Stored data
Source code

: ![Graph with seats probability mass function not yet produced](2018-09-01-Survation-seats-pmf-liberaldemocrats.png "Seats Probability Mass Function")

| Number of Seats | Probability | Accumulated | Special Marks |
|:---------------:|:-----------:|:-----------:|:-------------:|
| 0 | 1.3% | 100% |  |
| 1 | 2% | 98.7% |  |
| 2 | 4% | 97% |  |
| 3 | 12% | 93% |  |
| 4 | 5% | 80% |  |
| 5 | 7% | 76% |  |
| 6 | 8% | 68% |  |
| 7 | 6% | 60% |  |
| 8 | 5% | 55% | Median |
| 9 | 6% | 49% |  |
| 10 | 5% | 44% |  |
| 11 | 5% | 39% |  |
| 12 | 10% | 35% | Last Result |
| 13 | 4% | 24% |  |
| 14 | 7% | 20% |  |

WHAT TO PRODUCE:
Each of the records shown above needs to be repeated exactly.

ANSWER SECTION:
Source code

: ![Graph with seats probability mass function not yet produced](2018-09-01-Survation-seats-pmf-liberaldemocrats.png "Seats Probability Mass Function")

| Number of Seats | Probability | Accumulated | Special Marks |
|:---------------:|:-----------:|:-----------:|:-------------:|
| 0 | 1.3% | 100% |  |
| 1 | 2% | 98.7% |  |
| 2 | 4% | 97% |  |
| 3 | 12% | 93% |  |
| 4 | 5% | 80% |  |
| 5 | 7% | 76% |  |
| 6 | 8% | 68% |  |
| 7 | 6% | 60% |  |
| 8 | 5% | 55% | Median |
| 9 | 6% | 49% |  |
| 10 | 5% | 44% |  |
| 11 | 5% | 39% |  |
| 12 | 10% | 35% | Last Result |
| 13 | 4% | 24% |  |
| 14 | 7% | 20% |  |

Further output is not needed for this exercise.